Comment by eszed
17 hours ago
The defense and security-related sector is legendary for this. I had a friend who worked at a three-letter agency ~20 years ago who saw multiple colleagues quit, get hired by contractor firms and sold back to the agency to work on the exact same projects they had been working on as employees. They got a 2-3x pay bump, and the government paid 3-5x for their services. In one instance, my friend said, a guy clocked out on a Friday and came back to his exact same desk on Monday, with a new "employer" and a higher salary.
Per a friend, they are told to use more contractors in the government. Its also not clear if the contractor is actually making more money. Government benefits are significantly better than most contractors will give (I will be all of them).
The contractor has better take home pay.
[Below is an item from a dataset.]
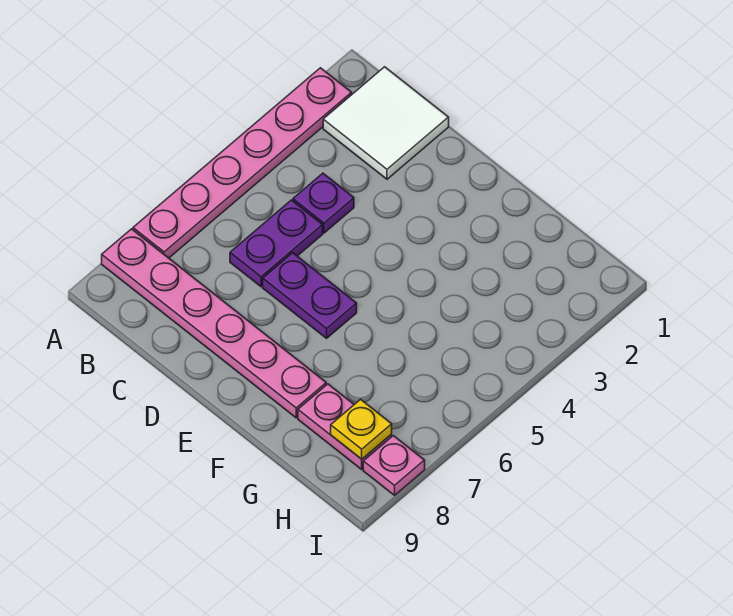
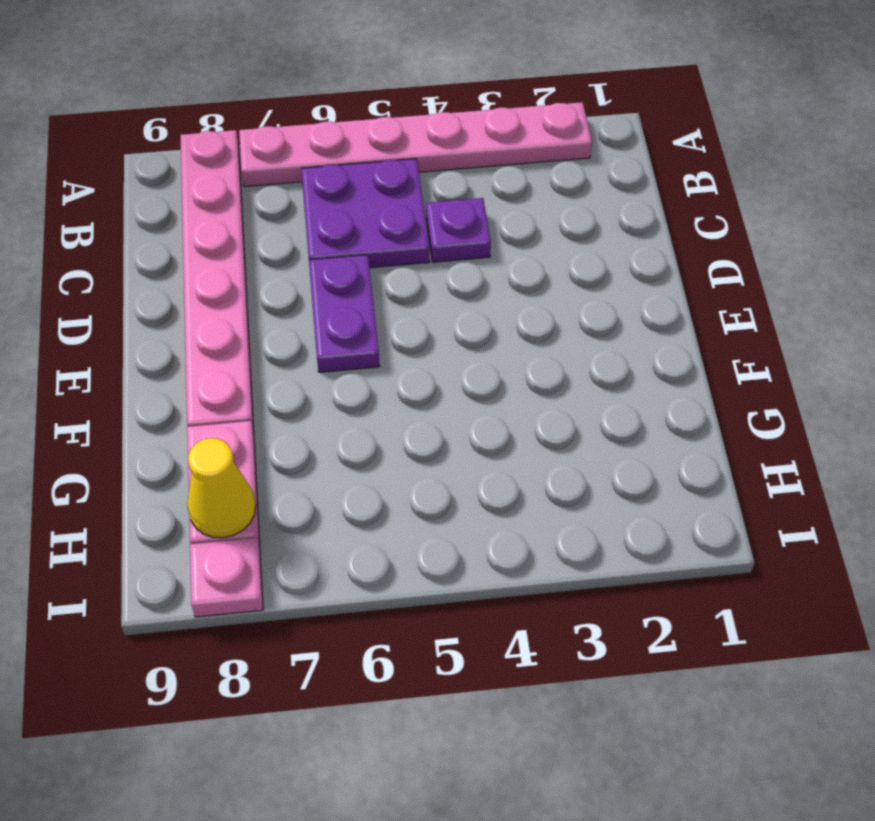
white 2x2 tile [323,67,449,179] -> none
purple 1x2 plate [230,200,323,287] -> purple 2x2 plate [301,159,430,268]
yellow 1x1 plate [331,399,392,459] -> yellow 1x1 cone [187,438,256,538]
For them, it's maybe a wash whether they get the extra pay or the better benefits, but what they are paid is only a fraction of what the government pays to the contractor's company. For the government, giving those benefits is definitively a much better deal than using a contractor.
> For the government, giving those benefits is definitively a much better deal than using a contractor.
This is not necessarily the case. The large part of the benefits are to be paid in the future, and this makes it possible for the government to spend much more than makes sense on whatever the project is that the employee is assigned to. You can get into situations where the employee doesn't pass a cost-benefit test.
The contractor is less cost-effective; you get less work per dollar spent. But because you have to pay for the contractor at the same time they do the work, you aren't subject to this effect of being trapped by an illusion of cheapness.
Who actually pays for what and how is so mangled that if you want to reallocate someone to another project (or even just pay them out of a different pool of funds!) often the easiest approach is to rehire them through a contractor, or a different contractor.
This is especially useful when projects are wound down. Let's say you've contracted to an org for support or management on a project that you want to kill, you've already obligated some amount of funds, and you don't really want to make that organization angry by ripping millions away from them (the pool of contractors is not large). What to do? Well, you could take Joe and give him a raise by suggesting he work for the contractor instead of you directly. Money's already spent, anyways. So you save your own money that you can use for your pet projects or whatever, Joe gets a raise, the contractor doesn't get a termination that pisses everyone off. Everyone happy, right? Smh.